Thief

Technical Walkthrough

Writeup

Challenge

• Name: Thief
• Category: Misc
• Difficulty: Medium
• Mode: file

Summary

The capture contained a victim PowerShell session that downloaded and ran a PyInstaller executable named windowsupdate.exe against 1dub.png. The executable exfiltrated the file in 48 ICMP echo request chunks. Reversing the embedded Python 2.7 bytecode exposed the AES-CBC key, chunk padding, and ICMP metadata scheme. Rebuilding the chunk order and decrypting the payloads recovered the stolen PNG containing the flag.

Artifact Inventory

• files/a12c7350-80ac-4eb8-a7e9-ea96fff4fa07.zip: original HTB archive.
• files/extracted/misc_thief/challenge.pcap: packet capture containing the compromise and exfiltration.
• analysis/windowsupdate.exe: executable recovered from the HTTP transfer inside the PCAP.
• analysis/windowsupdate-manual-extracted/wixnvke: recovered Python 2.7 bytecode payload from the PyInstaller archive.
• loot/recovered/1dub.png: reconstructed stolen image containing the flag.

Analysis

Protocol triage showed the high-volume flow was mostly an HTTP transfer from <TARGET> to <TARGET>, plus ICMP traffic from the victim to <TARGET>. TCP stream reconstruction showed the victim ran windowsupdate.exe 1dub.png, then printed progress from 0 / 48 through 47 / 48 and a successful exfiltration message.

Saved data entries

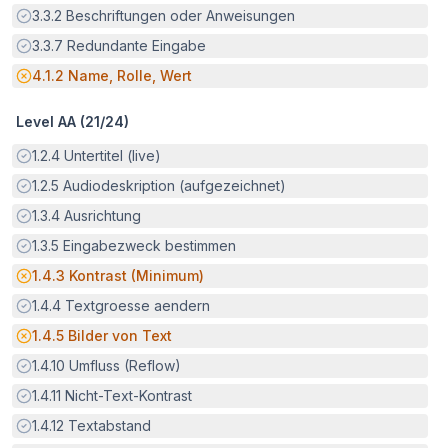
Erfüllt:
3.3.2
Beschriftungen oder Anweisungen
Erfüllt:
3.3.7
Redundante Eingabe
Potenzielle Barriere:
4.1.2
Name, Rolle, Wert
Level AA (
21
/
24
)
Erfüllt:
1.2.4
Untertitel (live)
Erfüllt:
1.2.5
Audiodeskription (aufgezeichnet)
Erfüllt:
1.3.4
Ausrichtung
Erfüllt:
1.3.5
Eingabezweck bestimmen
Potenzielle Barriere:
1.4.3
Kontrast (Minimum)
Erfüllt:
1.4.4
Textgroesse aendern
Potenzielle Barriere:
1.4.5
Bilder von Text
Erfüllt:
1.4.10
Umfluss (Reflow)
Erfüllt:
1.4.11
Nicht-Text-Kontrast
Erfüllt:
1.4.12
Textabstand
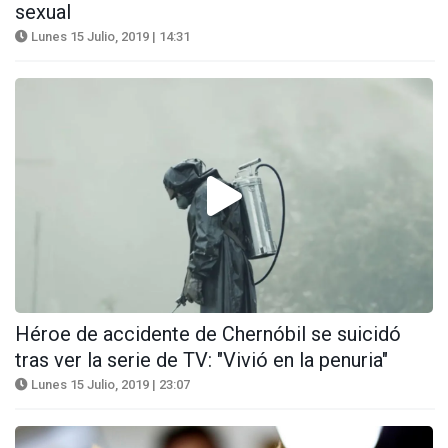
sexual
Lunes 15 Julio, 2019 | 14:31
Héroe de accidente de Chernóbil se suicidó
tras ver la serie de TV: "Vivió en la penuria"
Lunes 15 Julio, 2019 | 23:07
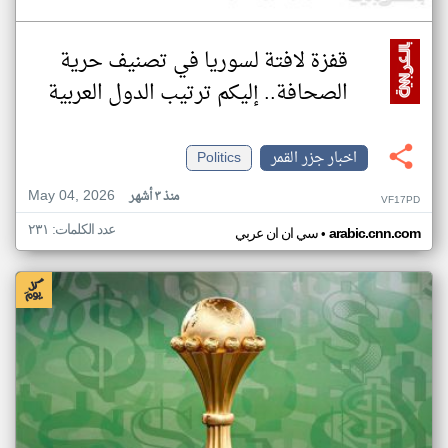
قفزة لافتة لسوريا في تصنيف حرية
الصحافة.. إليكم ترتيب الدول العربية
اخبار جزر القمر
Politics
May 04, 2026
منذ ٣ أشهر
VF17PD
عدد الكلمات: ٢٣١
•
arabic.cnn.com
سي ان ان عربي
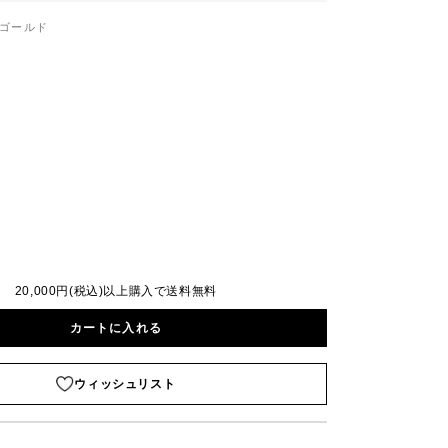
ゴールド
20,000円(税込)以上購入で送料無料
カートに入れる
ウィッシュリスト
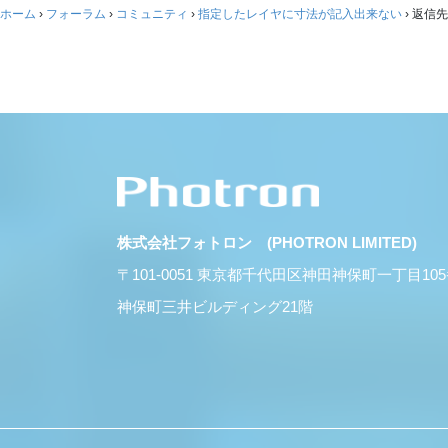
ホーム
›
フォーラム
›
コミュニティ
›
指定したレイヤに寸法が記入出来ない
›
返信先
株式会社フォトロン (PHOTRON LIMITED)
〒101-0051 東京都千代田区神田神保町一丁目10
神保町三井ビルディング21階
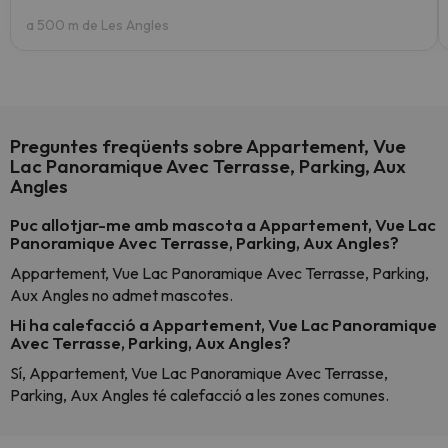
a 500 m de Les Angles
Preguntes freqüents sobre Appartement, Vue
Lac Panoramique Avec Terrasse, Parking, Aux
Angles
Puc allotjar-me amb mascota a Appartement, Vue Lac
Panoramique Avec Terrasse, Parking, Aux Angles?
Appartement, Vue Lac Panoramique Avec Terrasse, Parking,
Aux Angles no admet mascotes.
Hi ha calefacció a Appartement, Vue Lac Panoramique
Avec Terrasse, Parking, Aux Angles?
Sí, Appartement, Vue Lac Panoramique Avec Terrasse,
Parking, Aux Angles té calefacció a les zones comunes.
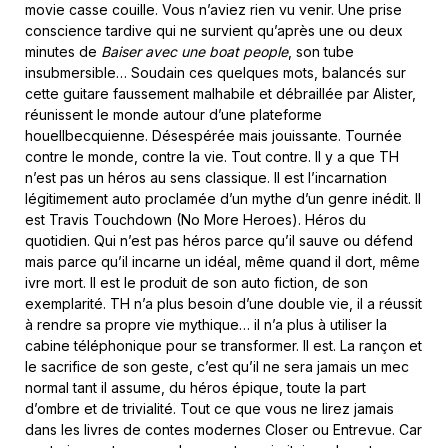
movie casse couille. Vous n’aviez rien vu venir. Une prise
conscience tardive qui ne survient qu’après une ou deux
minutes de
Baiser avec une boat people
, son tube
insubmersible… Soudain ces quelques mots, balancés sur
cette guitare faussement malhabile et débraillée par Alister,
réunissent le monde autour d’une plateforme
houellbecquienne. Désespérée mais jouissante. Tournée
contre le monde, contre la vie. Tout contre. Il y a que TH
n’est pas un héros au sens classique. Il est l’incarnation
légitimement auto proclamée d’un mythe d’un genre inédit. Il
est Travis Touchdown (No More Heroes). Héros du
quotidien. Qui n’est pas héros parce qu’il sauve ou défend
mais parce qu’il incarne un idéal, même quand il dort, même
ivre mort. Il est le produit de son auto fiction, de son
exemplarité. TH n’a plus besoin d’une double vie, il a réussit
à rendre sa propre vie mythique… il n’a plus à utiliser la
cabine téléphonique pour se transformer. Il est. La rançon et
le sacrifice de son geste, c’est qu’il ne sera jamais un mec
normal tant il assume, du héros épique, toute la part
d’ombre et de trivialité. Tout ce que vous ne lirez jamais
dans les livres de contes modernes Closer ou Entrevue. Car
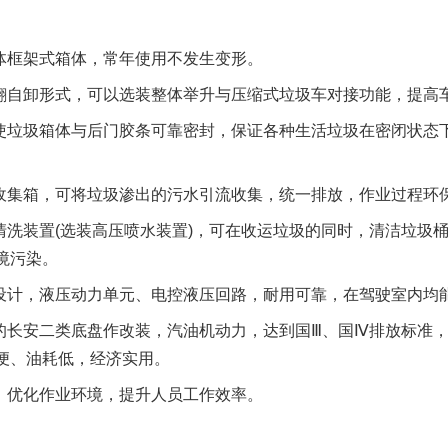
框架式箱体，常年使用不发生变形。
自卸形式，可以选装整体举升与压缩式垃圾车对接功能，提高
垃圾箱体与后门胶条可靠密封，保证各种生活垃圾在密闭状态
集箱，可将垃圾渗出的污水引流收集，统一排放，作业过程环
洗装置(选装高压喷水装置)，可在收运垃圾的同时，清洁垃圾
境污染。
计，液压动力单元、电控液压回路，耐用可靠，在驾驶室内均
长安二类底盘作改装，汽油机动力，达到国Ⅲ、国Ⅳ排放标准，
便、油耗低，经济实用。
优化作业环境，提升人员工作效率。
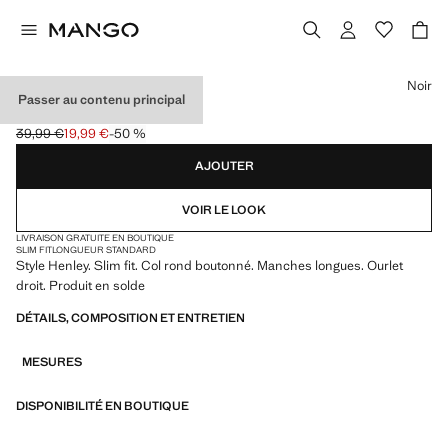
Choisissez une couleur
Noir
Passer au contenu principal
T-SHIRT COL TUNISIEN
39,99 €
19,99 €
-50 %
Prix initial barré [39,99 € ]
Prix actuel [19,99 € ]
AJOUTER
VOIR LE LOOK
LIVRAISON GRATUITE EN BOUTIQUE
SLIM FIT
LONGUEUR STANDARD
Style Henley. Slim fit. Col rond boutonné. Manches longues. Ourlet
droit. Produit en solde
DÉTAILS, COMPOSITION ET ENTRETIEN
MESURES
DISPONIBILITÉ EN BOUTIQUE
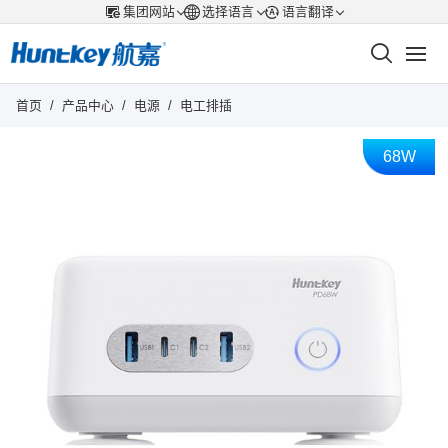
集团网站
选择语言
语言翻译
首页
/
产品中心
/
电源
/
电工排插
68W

### Exercise 1
Translate this sentence from the Thief writeup into Spanish: "The executable exfiltrated the file in 48 ICMP echo request chunks."
### Exercise 2
Write the next part of the Thief writeup, starting after its final sentence.

### Response box 1
El ejecutable exfiltró el archivo en 48 fragmentos de solicitudes de eco ICMP.

### Response box 2
The HTTP body was saved as analysis/windowsupdate.exe. Manual PyInstaller extraction recovered a Python 2.7 code object, and analysis/xdis-disasm.txt showed the important behavior:

• split the input file into 256-byte chunks
• zero-pad each chunk to 256 bytes
• encrypt each chunk with AES-CBC using the embedded key string
• prepend a random IV and exfil-
• send the data through ICMP echo requests
• use ICMP id and seq as ordering metadata after a custom tree scramble

The 48 ICMP echo request payloads matched that scheme exactly. Reproducing the tree metadata mapping allowed the solver to ignore randomized send order, restore original chunk order, decrypt each chunk, and trim the PNG at IEND.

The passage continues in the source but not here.